C’est assez similaire à Spirit Excision. Cette chanson parle d’essayer et de tenter d’atteindre un « domaine » qui se veut différent. C’est de vouloir s’échapper de cette détérioration que doit subir l’enveloppe corporelle avec les années. Dans ce cas-ci, le personnage dans les paroles tente d’atteindre cet état en s’infligeant une auto-immolation. Il désire brûler cette carcasse corporelle qui emprisonne son esprit. De nombreuses paroles sur Where Death Lies parlent du fait de vouloir atteindre un stade de réincarnation, l’immortalité ou la métamorphose. Je me demande souvent : « Jusqu’où les gens sont-ils prêts à aller pour atteindre ce genre d’objectifs? Seraient-ils prêts à mourir, au nom de leurs croyances spirituelles plutôt zélées?» Je crois que certaines personnes en seraient capables. Ce ne serait pas surprenant quand on considère que l’histoire humaine est remplie de fanatisme religieux et d’endoctrinement.

Je me demandais si l’album a été écrit ou enregistré durant la pandémie de COVID-19? Ou est-ce que l’album était déjà prêt mais Season of Mist a décidé de repousser la date de lancement?

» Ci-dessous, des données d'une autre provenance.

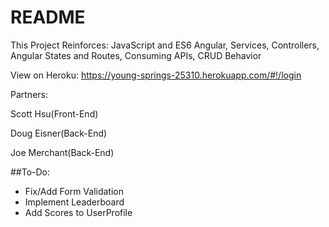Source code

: # README

This Project Reinforces: JavaScript and ES6 Angular, Services, Controllers, Angular States and Routes, Consuming APIs, CRUD Behavior

View on Heroku: https://young-springs-25310.herokuapp.com/#!/login

Partners: 

Scott Hsu(Front-End)

Doug Eisner(Back-End)

Joe Merchant(Back-End)

##To-Do: 

- Fix/Add Form Validation
- Implement Leaderboard
- Add Scores to UserProfile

On dirait que c’est le cas mais il n’en est pas ainsi. La pandémie n’a eu aucun impact sur l’album. La majorité de l’album a été écrite lors de la seconde portion de 2019, avant et après nos tournées japonaises et anglaises. Après les Fêtes, nous avons eu des discussions avec Season of Mist au sujet d’une date de lancement en 2020, en leur confirmant que nous souhaitions le faire en septembre 2020. L’enregistrement a débuté au début de février et nous avions tout terminé, au niveau des instruments, lors de la seconde semaine de mars. C’était juste avant le premier confinement en Belgique. Pendant le confinement, il nous a été possible d’enregistrer toutes les voix et ce, de façon sécuritaire. Le premier avril, nous avions terminé le mix du nouvel album, tel que prévu et nous avons communiqué avec le label en plus de notre gérance. Tout était coulé dans le béton et l’album est sorti à la date prévue.

Étant donné que tout est annulé au niveau des concerts et des festivals, je voulais savoir si vous aviez des plans prévus pour l’Amérique, avant que tout n’éclate? Peut-être pas une tournée complète mais au moins une présence lors d’un Deathfest, car nous en avons un maintenant à Montréal.

De faire de la tournée en Amérique est un sujet qui a été discuté au niveau interne et ce, depuis longtemps. C’est pour arriver, à un moment donné. Nous allons devoir attendre l’occasion parfaite. Season of Mist est très présent en Amérique du Nord et cela nous a grandement aidés à atteindre un plus large public, surtout au Canada et aux États-Unis. Malheureusement, de pouvoir jouer sur votre continent est excessivement coûteux, c’est pourquoi nous devons avoir l’assurance de couvrir tous nos frais avant de faire cette grande traversée.

Donc Simon, merci pour ton temps et prenez soin de vous!

Merci Yanick et santé à tous nos fans du Canada et du Québec!

L’album Where Death Lies est disponible sur Season of Mist.